セーフエリアを出ると、目の前には遺跡のエリアが見えた。


「うわ、かったる…遺跡のエリアかぁ。さっき行ったばっかなんだけどな」


森みたいに視界が悪いわけじゃないけど、遺跡はやたら広いし複雑だから、余計な時間を食うのが面倒くさい。というかモンスターハウスのせいで印象がくそ悪い。

俺は浮遊を使って、スケルトンを2体召喚し「着いてこい」と命令して進み始めた。


しばらく歩いていると、前方から何か重いものを引きずる音が聞こえてきた。足を止め、音の方向に目を向けると、そこには巨大な斧を引きずりながらゆっくりと歩いてくる大柄な鎧がいた。


「おいおい、随分強そうなのが出てきたな。

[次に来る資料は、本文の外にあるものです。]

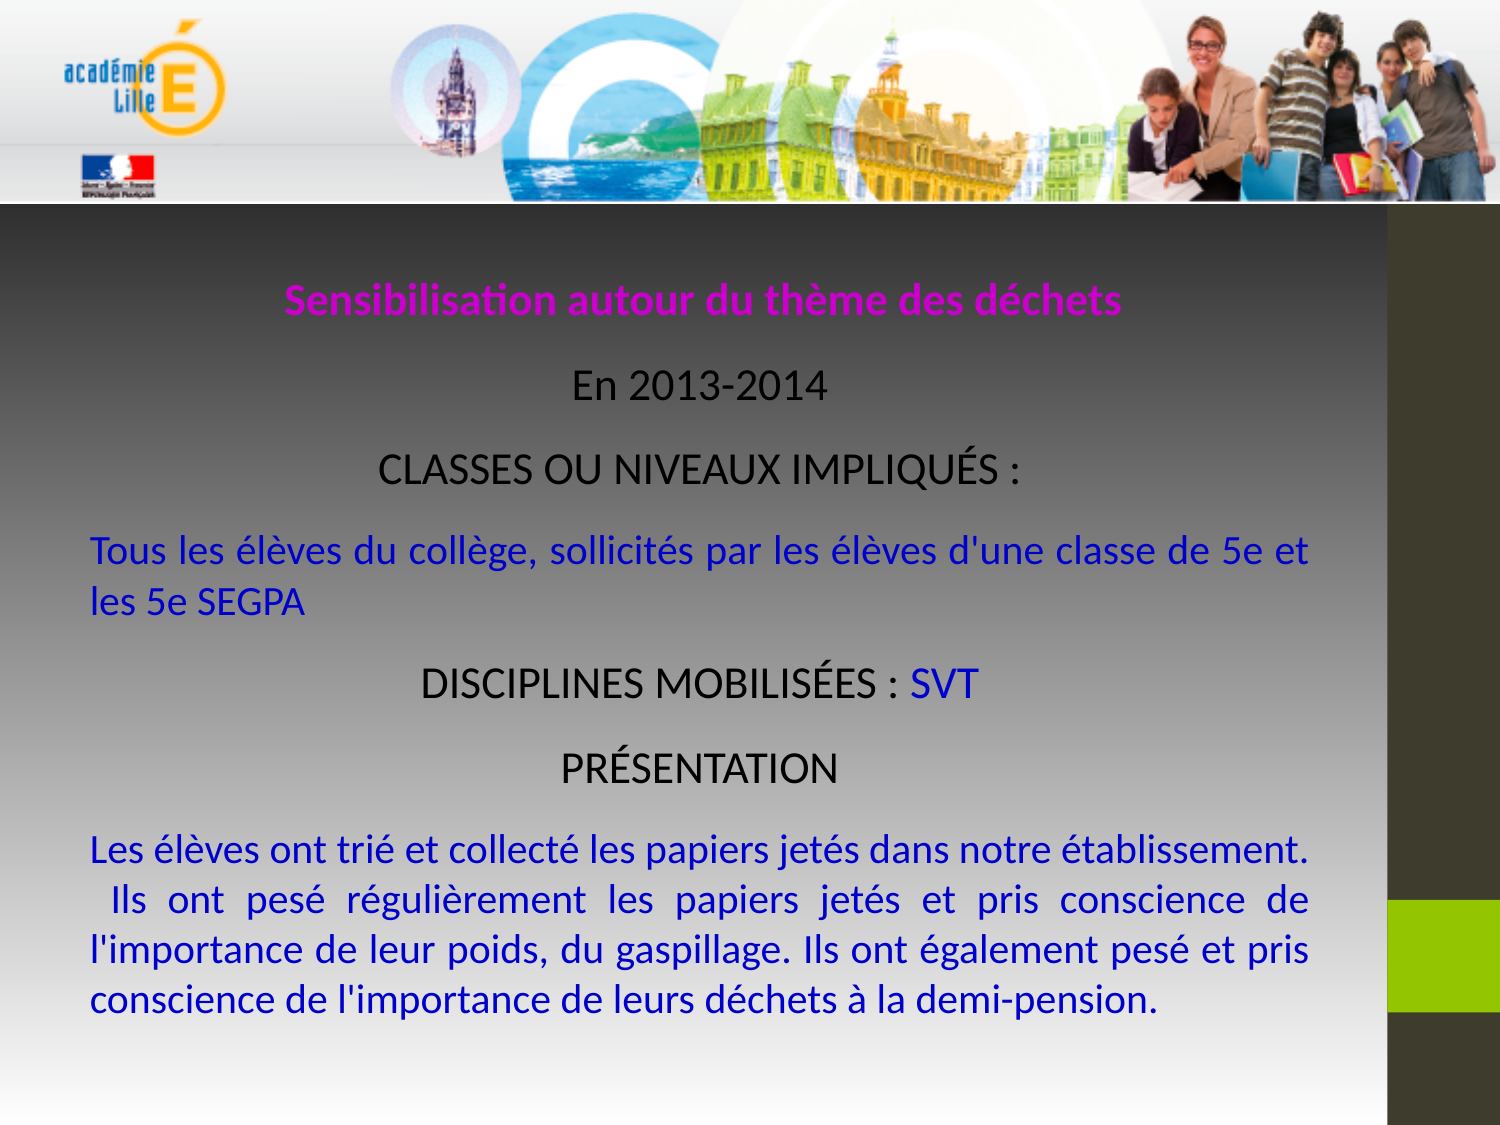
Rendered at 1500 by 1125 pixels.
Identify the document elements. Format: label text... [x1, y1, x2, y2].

list Sensibilisation autour du thème des déchets En 2013-2014 CLASSES OU NIVEAUX IMPLIQUÉS : Tous les élèves du collège, sollicités par les élèves d'une classe de 5e et les 5e SEGPA DISCIPLINES MOBILISÉES : SVT PRÉSENTATION Les élèves ont trié et collecté les papiers jetés dans notre établissement. Ils ont pesé régulièrement les papiers jetés et pris conscience de l'importance de leur poids, du gaspillage. Ils ont également pesé et pris conscience de l'importance de leurs déchets à la demi-pension. [75, 262, 1325, 1050]
picture [0, 0, 1500, 204]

リビングアーマー…だよな?」


俺はまず試しに、触手を使ってみることにした。

地面に魔法陣が現れ、そこから太い黒い触手がにゅるっと出てきて横に振り、しなりながらリビングアーマーに叩きつけられた。

リビングアーマーは少し吹っ飛ばされたが、バラバラにならず、普通に立ち直った。


「ええ…なんだよその耐久力」


俺は驚きつつも、再度触手を生み出す。再び触手がリビングアーマーに叩きつけられ、また少しだけ吹っ飛ぶが、今回もバラバラにならない。どうやら触手だけでは足りないらしい。

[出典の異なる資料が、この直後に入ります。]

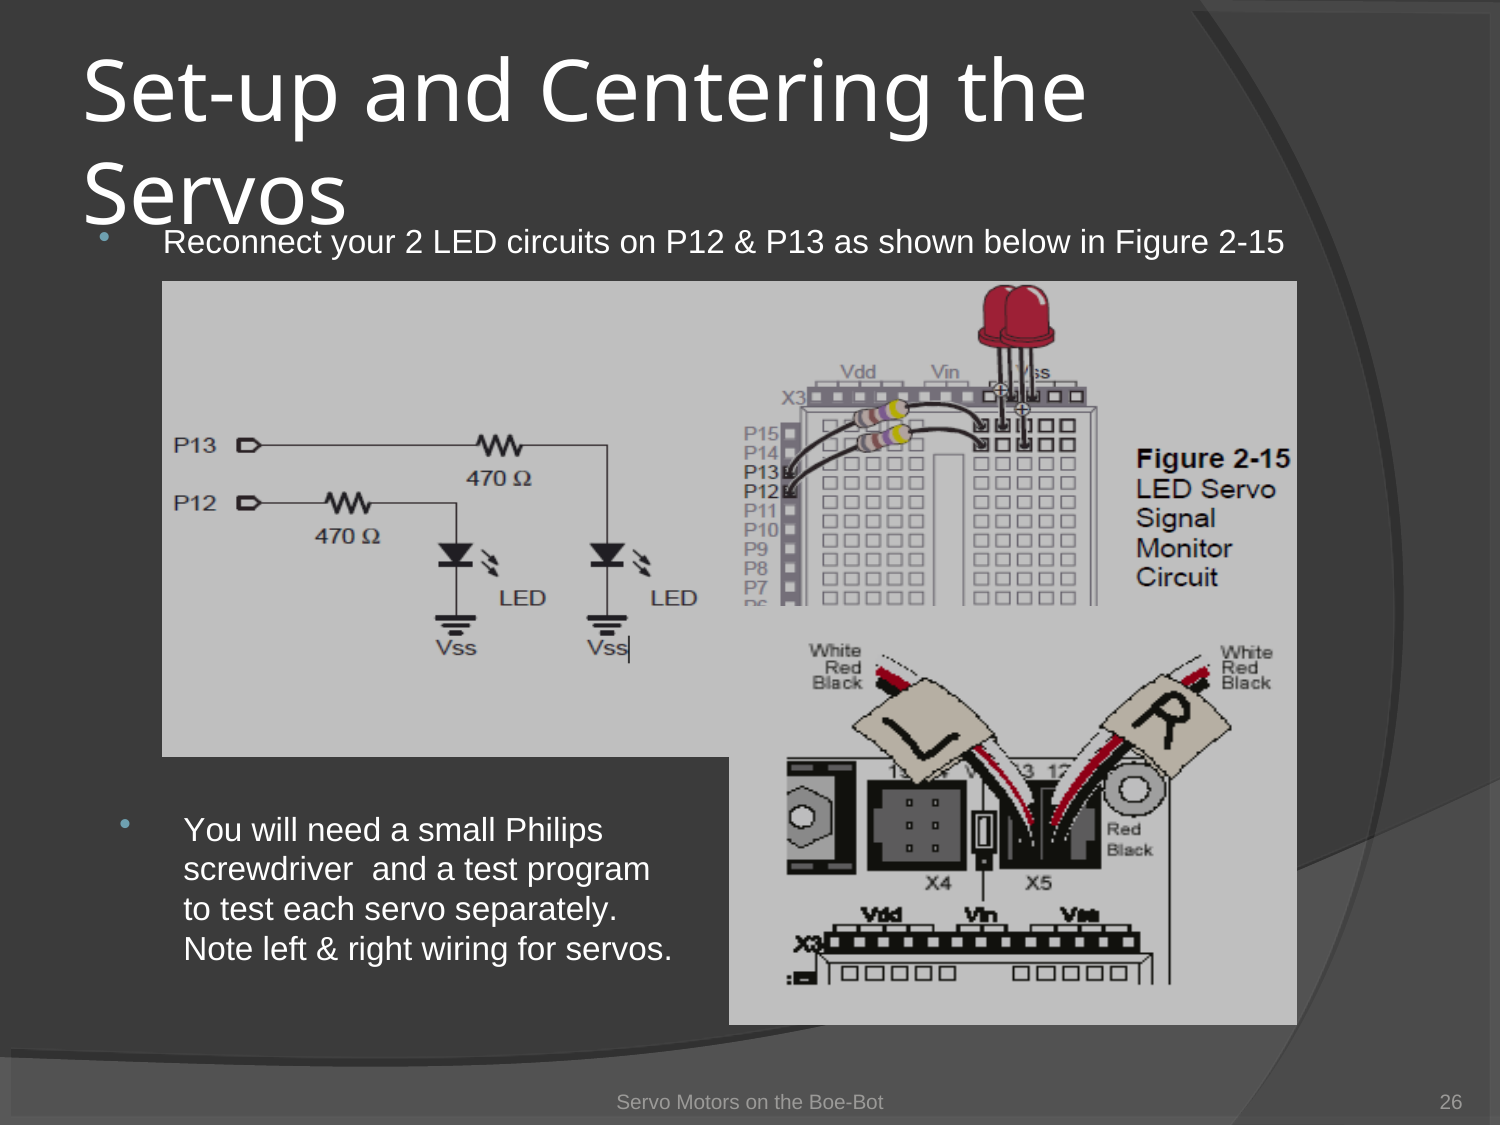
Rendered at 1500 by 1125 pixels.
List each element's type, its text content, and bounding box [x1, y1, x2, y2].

text_box <number> [1337, 1053, 1463, 1114]
text_box Servo Motors on the Boe-Bot [512, 1053, 988, 1114]
picture [162, 281, 1297, 1026]
list Reconnect your 2 LED circuits on P12 & P13 as shown below in Figure 2-15 [79, 212, 1380, 317]
text_box You will need a small Philips screwdriver and a test program to test each servo separately. Note left & right wiring for servos. [99, 799, 696, 1038]
title Set-up and Centering the Servos [74, 45, 1300, 233]
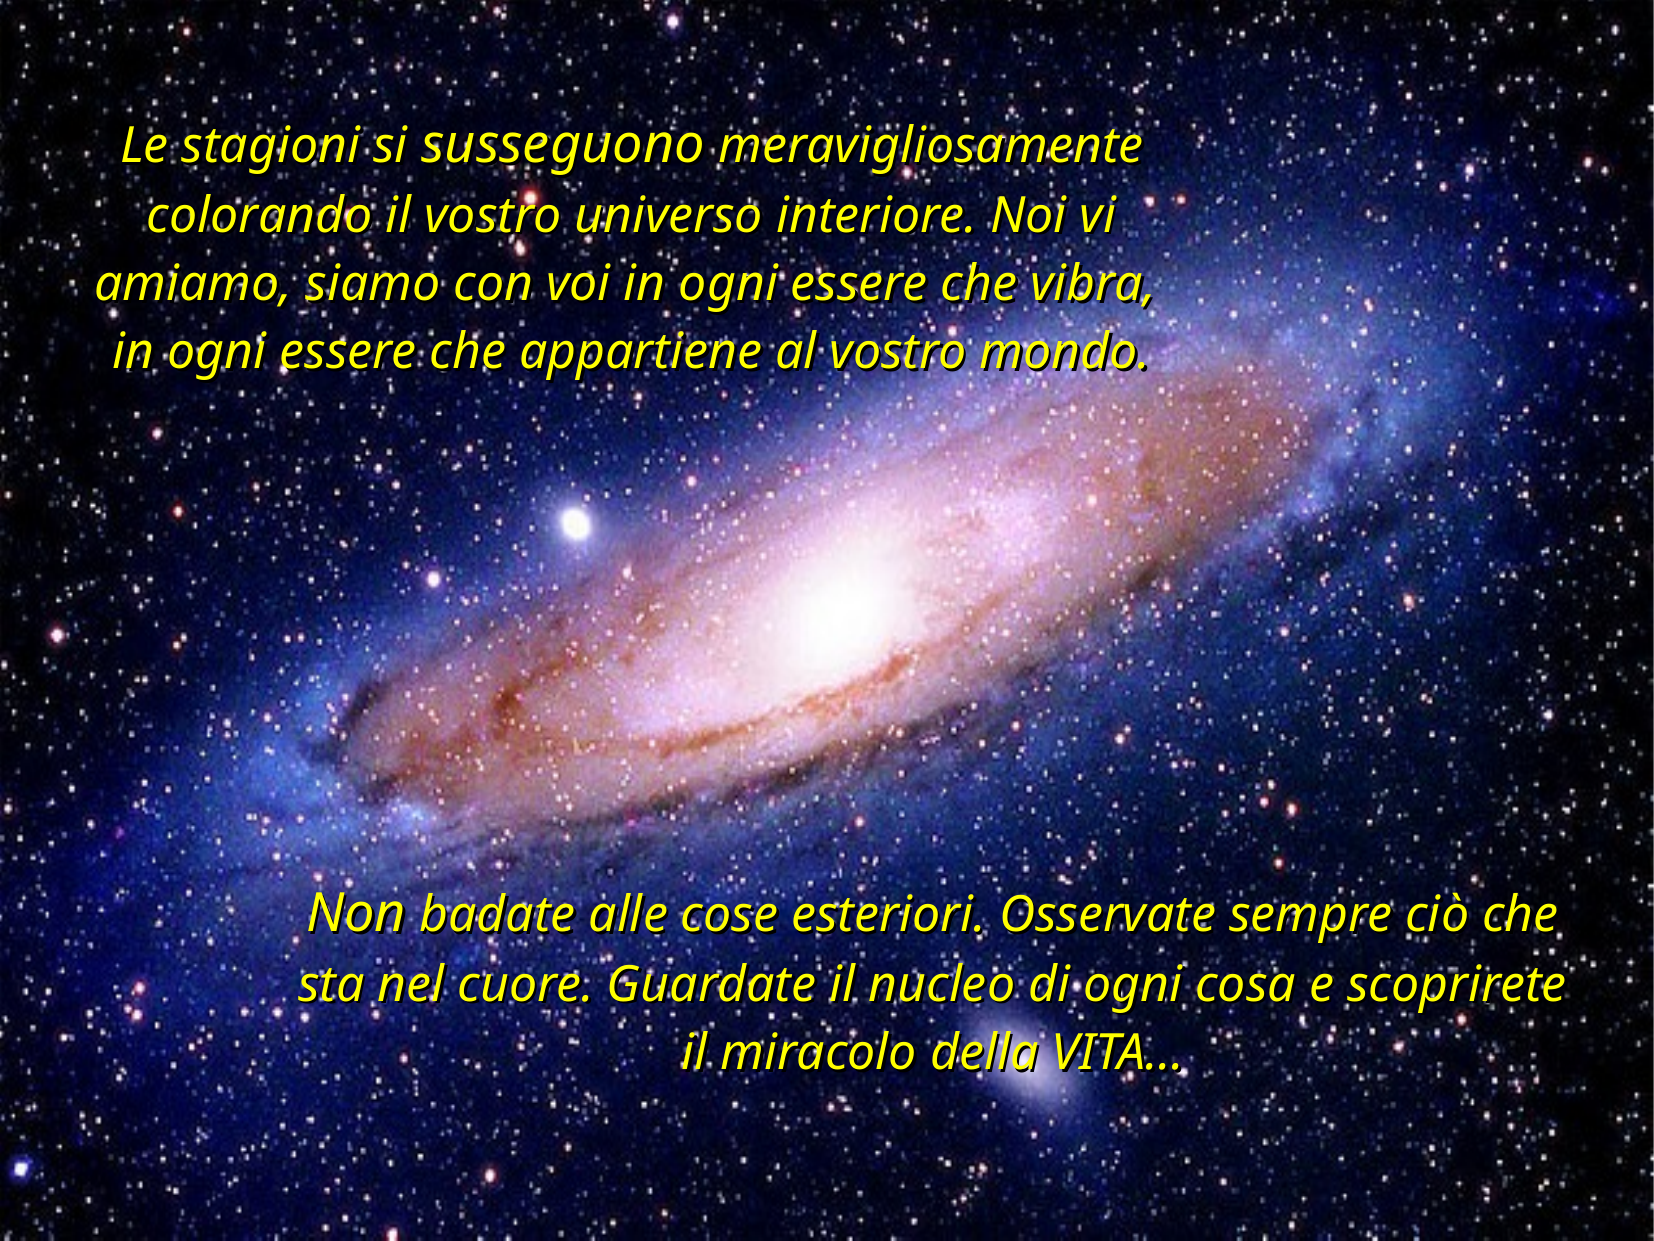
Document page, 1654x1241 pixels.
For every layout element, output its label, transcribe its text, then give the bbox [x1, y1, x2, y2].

俺はそこでミラのことを思い出した。そうだ、あいつ蜘蛛の巣焼くとき巨大化した炎の玉を使っていたっけな。

 

「試してみるか」


俺は氷の玉を生み出し、魔力を込めてどんどん大きくしていく。普通の氷の玉がどんどん大きくなり、最終的にはバランスボールほどの大きさになった。


「アッハハハ!!」

 

俺は口角を上げ、声を出して笑い、ステータスを上昇させる。

そして巨大化した氷の玉をリビングアーマーに向かって放った。

氷の玉は勢いよく飛び、リビングアーマーに直撃する。大柄なリビングアーマーはさすがに吹っ飛び、壁に叩きつけられ、バラバラになって光の粒子に包まれ消えた。

よかった、これでダメだったら自信無くしてた。


「やるなぁ、太陽!」


ザベルが拍手をしながら褒めてくる。


「でもこれ魔力の消費がやべーわ。2回ぐらいでガス欠になりそう」


ミラのやつは涼しげに使っていたが、さすがはエルフと言ったところか。

リビングアーマーが落とした魔石を拾い、リュックに入れる。


「さて、進むか」


「はいはーい」


俺は軽く息を整え、再び進み始めた。